## Work item
For the entries below, print exactly the lines between the line holding "in targeted promotions." and the line holding "derive actionable insights.", inclusive, and nothing else.

## Study material
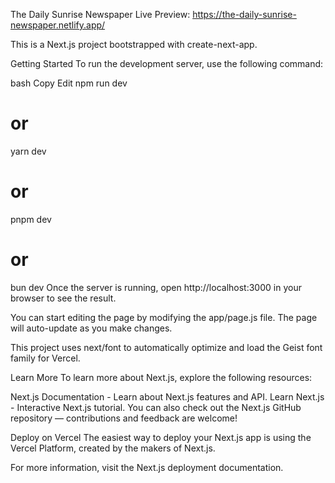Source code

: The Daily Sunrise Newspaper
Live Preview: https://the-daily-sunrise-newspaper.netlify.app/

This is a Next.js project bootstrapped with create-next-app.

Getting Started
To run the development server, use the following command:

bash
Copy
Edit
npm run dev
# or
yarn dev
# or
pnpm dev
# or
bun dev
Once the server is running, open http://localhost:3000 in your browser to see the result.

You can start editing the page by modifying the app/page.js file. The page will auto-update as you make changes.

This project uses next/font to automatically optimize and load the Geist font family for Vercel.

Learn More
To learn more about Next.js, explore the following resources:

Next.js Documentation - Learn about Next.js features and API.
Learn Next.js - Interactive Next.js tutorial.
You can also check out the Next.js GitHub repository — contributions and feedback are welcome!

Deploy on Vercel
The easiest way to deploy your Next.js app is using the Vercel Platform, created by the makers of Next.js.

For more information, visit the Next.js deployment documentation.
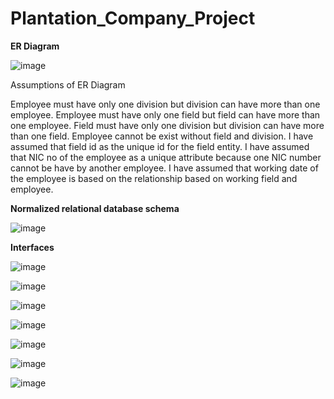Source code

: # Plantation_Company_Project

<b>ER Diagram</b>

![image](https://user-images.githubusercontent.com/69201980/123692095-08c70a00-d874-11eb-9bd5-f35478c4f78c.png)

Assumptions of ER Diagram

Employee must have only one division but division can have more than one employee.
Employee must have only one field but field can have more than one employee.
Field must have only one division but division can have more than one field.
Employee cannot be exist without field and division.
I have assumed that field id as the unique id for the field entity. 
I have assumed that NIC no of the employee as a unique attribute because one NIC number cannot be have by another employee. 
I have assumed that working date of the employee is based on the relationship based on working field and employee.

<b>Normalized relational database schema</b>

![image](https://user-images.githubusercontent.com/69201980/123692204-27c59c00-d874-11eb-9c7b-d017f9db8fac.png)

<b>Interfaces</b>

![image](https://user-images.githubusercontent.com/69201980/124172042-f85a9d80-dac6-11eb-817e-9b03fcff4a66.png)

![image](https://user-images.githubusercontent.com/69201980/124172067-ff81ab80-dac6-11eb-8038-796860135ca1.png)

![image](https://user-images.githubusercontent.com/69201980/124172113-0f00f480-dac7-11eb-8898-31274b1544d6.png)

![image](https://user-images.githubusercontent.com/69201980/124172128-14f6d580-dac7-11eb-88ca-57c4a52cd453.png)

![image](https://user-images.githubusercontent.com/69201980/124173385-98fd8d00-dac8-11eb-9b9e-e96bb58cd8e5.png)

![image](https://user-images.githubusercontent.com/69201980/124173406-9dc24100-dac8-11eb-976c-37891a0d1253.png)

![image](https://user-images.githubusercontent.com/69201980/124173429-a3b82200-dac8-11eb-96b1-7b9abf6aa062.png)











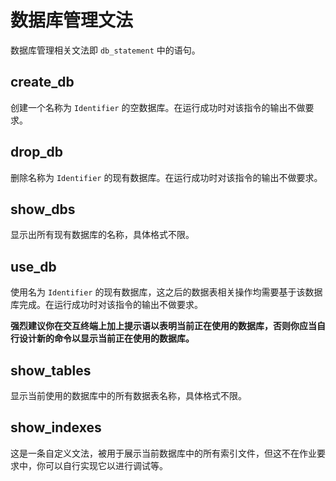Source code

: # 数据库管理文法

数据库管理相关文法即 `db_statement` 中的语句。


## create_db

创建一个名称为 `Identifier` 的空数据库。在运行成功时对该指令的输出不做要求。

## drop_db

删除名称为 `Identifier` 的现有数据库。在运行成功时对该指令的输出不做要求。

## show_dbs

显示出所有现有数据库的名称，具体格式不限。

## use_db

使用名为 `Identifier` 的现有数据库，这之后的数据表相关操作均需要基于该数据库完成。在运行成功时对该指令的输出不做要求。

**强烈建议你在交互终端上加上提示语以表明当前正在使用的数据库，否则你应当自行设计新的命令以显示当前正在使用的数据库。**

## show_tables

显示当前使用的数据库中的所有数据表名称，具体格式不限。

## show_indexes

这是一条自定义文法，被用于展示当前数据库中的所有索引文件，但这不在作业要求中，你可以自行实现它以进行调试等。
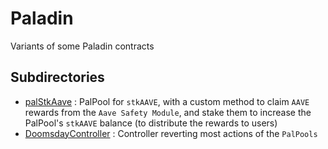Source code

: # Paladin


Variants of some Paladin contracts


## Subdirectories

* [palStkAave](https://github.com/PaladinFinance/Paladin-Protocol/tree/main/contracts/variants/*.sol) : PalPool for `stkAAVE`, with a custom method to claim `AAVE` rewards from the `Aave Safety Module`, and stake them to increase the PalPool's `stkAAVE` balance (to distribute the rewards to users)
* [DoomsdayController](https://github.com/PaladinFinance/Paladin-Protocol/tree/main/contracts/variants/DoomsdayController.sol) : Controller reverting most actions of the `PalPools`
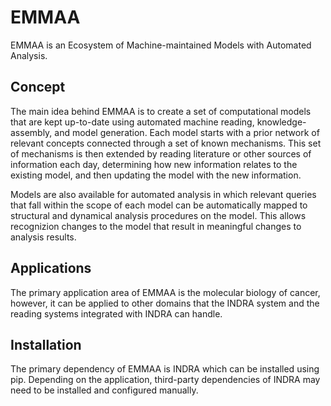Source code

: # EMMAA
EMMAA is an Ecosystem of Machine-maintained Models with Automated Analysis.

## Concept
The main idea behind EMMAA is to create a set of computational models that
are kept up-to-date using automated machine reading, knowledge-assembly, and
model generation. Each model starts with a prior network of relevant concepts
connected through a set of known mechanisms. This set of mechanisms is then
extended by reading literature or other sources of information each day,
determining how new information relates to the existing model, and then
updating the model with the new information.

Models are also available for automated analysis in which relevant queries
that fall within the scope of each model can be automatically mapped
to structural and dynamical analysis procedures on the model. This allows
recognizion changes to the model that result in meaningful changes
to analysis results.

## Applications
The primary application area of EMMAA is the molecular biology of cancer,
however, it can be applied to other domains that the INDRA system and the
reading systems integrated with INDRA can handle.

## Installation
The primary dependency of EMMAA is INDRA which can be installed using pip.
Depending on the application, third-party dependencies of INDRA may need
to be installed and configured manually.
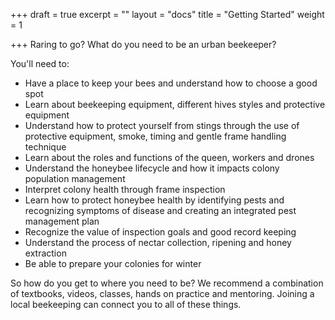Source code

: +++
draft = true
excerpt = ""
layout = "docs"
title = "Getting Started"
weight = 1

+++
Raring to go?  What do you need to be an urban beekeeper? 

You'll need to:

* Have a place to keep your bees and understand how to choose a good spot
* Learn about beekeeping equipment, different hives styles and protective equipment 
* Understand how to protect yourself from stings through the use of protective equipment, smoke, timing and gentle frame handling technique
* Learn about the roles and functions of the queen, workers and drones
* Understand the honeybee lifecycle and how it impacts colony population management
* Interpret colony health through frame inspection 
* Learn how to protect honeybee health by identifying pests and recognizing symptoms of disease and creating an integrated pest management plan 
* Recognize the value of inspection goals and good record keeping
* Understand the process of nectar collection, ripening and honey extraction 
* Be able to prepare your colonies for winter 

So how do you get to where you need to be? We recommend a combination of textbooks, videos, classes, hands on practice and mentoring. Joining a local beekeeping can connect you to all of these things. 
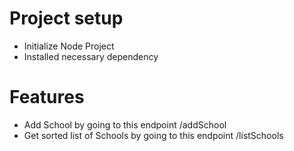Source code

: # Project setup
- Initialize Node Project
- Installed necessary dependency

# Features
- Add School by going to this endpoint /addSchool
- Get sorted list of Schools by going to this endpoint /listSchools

* * *

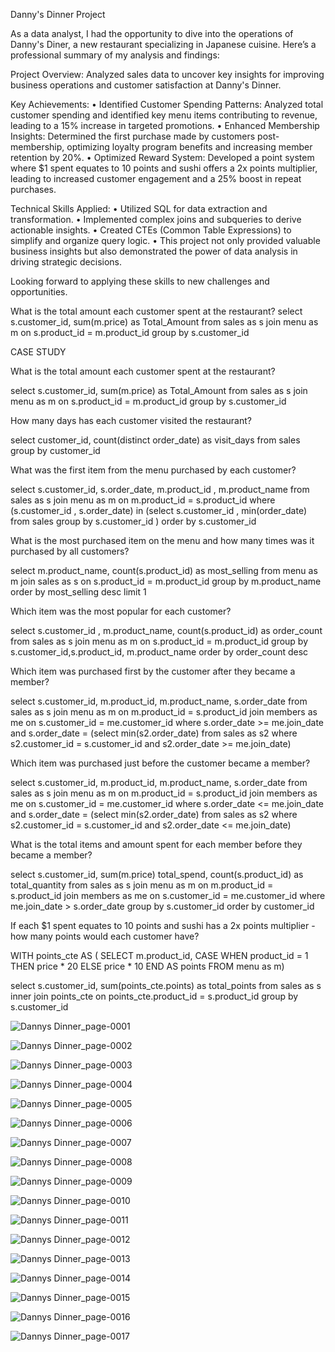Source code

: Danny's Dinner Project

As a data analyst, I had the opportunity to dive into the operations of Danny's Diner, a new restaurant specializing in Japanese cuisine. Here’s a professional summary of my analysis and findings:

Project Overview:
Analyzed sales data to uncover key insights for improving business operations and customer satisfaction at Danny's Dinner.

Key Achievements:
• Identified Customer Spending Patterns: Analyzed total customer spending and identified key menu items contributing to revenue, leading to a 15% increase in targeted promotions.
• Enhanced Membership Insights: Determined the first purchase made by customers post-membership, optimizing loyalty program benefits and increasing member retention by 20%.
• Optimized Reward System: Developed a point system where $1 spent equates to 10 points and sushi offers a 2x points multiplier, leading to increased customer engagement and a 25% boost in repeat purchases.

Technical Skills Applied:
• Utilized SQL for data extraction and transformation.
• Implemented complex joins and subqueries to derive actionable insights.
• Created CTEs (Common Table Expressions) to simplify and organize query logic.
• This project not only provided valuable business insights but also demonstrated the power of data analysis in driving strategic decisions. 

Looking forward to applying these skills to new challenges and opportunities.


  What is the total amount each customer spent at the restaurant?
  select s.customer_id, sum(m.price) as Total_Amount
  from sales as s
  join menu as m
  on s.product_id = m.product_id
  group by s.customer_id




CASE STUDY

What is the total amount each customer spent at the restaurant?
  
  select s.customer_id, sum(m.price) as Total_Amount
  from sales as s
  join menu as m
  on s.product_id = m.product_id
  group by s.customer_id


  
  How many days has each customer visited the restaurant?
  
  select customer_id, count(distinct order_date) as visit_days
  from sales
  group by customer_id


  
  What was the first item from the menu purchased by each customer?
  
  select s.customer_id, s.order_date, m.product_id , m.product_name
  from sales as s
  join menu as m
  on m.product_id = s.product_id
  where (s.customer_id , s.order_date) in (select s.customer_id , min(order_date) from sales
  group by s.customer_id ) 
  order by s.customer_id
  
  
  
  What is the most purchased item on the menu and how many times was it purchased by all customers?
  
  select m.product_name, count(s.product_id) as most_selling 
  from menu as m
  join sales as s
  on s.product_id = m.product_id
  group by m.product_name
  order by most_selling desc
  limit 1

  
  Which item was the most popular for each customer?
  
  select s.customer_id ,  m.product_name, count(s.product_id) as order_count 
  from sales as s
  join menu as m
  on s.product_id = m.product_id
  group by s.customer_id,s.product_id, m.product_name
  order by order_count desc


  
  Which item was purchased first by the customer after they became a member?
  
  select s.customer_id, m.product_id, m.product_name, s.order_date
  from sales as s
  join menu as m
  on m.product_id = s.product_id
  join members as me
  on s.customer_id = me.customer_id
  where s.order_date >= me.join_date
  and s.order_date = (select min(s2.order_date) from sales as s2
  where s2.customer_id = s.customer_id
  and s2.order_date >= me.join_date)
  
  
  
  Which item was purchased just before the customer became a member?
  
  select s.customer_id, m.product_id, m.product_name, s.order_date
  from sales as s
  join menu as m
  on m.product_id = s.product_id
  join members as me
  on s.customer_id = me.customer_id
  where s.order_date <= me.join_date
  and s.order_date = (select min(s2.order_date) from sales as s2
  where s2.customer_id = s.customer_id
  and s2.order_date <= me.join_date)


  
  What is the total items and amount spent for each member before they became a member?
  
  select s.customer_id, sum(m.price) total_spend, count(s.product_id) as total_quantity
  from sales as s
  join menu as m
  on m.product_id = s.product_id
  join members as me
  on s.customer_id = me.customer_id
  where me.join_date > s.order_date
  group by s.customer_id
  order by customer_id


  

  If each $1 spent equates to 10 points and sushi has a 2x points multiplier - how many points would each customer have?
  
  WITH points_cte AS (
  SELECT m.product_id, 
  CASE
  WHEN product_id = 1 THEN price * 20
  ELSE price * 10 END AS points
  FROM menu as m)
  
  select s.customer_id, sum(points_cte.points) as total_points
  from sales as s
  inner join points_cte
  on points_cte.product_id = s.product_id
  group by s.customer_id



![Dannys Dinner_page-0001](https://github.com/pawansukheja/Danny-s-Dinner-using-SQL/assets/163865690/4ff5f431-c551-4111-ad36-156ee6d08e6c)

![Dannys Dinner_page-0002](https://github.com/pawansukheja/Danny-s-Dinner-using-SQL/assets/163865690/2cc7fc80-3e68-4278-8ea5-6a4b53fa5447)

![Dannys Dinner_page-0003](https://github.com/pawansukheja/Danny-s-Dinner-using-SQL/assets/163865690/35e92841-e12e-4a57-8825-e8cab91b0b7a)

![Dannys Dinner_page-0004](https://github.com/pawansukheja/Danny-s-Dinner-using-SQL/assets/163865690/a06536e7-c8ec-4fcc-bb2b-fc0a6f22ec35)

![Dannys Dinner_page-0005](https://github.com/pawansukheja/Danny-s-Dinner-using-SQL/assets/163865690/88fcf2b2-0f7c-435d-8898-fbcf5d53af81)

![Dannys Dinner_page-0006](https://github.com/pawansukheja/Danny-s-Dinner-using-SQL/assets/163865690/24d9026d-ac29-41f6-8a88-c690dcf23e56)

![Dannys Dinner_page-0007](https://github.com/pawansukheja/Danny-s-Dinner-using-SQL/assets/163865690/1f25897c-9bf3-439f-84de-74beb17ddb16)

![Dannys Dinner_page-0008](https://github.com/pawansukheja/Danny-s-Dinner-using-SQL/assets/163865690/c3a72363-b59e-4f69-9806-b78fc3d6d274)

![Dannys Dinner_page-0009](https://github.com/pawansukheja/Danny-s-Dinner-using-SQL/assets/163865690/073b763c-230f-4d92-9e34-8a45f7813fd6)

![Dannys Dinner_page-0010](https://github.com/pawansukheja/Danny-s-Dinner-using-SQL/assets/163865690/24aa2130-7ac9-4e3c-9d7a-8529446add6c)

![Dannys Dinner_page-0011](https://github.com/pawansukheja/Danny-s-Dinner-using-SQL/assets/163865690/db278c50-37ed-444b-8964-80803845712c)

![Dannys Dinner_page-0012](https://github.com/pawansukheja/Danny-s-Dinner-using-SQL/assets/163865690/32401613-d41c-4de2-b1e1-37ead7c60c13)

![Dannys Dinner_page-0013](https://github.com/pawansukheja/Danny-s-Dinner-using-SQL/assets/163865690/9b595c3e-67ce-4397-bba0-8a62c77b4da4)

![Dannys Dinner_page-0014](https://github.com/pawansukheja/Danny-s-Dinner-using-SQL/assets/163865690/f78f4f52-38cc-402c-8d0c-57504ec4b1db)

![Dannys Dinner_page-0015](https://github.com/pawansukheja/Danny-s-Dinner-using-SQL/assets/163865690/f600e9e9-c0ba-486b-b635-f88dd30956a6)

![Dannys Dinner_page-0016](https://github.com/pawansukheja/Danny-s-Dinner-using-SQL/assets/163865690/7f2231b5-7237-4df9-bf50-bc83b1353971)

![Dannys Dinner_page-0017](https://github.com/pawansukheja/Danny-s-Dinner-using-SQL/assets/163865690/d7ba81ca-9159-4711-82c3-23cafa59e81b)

* * *

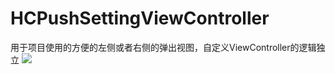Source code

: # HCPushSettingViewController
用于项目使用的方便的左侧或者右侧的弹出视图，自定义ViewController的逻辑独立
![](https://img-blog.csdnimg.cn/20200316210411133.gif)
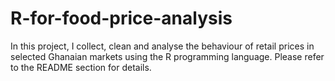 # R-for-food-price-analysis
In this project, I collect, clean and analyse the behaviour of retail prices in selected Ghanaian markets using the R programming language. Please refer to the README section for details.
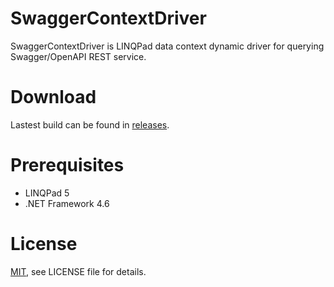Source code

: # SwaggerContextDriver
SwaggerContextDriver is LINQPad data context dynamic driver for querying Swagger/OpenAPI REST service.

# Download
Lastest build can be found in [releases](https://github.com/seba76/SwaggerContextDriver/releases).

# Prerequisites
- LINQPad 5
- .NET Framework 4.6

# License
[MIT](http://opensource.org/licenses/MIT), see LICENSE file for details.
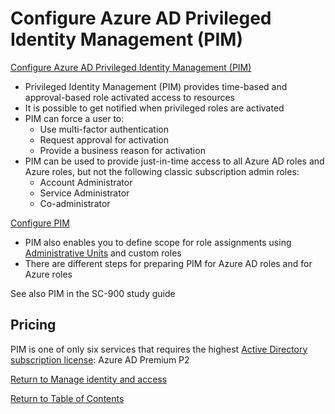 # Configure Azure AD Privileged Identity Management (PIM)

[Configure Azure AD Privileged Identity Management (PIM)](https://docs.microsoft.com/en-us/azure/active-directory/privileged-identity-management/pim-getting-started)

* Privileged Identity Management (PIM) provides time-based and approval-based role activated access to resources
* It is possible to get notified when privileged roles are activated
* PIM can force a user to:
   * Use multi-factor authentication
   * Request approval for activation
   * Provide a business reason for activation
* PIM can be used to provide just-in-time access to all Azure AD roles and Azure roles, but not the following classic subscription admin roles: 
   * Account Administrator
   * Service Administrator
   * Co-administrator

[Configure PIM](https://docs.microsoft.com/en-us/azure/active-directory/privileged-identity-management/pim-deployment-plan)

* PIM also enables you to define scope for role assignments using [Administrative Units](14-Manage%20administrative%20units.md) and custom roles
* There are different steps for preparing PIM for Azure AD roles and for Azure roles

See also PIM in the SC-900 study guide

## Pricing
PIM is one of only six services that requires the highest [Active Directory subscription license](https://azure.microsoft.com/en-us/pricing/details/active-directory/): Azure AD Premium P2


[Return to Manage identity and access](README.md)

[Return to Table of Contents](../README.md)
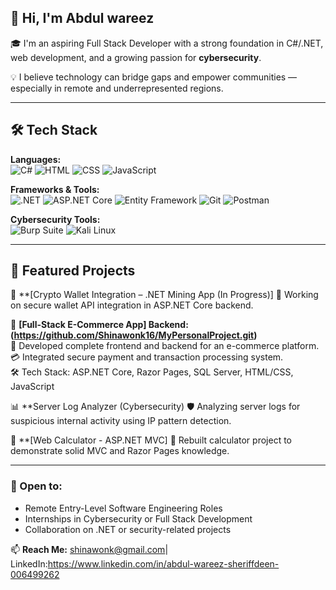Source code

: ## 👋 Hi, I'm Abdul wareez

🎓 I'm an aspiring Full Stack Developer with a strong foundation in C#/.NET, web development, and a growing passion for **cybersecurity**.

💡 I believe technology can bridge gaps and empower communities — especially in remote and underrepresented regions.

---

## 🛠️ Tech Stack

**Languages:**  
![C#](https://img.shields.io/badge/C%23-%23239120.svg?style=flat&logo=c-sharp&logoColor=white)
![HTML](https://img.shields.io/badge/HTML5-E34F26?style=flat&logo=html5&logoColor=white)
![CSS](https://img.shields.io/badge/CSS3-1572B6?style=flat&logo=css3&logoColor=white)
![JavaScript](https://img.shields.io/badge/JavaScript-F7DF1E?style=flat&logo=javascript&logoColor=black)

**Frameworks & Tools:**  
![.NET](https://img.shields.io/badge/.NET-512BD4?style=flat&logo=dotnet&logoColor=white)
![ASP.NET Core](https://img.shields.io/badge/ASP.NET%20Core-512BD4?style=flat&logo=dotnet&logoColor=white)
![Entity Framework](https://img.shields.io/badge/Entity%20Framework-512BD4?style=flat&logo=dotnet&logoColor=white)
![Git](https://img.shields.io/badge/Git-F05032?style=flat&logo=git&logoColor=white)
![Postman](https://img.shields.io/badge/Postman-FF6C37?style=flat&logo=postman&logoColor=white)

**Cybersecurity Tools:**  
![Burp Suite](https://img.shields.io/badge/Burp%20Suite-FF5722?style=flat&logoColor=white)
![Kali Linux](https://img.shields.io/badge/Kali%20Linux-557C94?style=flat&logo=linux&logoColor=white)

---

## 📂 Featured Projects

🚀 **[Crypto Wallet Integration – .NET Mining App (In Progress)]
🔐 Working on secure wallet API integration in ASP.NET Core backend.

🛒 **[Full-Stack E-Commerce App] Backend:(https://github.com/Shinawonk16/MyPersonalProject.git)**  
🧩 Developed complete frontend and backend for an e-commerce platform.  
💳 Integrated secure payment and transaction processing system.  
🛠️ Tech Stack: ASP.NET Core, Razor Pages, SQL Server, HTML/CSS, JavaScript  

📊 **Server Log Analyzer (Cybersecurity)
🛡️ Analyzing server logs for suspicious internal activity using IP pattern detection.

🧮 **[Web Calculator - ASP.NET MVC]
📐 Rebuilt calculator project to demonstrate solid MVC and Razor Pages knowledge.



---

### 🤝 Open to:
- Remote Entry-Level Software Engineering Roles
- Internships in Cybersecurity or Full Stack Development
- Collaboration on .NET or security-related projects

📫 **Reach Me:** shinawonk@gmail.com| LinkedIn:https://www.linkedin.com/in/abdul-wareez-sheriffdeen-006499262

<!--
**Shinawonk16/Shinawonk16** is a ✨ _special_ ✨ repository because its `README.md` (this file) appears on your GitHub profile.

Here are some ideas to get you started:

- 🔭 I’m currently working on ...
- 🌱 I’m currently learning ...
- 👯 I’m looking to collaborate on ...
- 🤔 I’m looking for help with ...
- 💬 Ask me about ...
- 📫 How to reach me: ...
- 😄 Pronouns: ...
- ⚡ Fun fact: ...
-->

## Problem solution
• Identified Customer Spending Patterns: Analyzed total customer spending and identified key menu items contributing to revenue, leading to a 15% increase in targeted promotions.
• Enhanced Membership Insights: Determined the first purchase made by customers post-membership, optimizing loyalty program benefits and increasing member retention by 20%.
• Optimized Reward System: Developed a point system where $1 spent equates to 10 points and sushi offers a 2x points multiplier, leading to increased customer engagement and a 25% boost in repeat purchases.

Technical Skills Applied:
• Utilized SQL for data extraction and transformation.
• Implemented complex joins and subqueries to derive actionable insights.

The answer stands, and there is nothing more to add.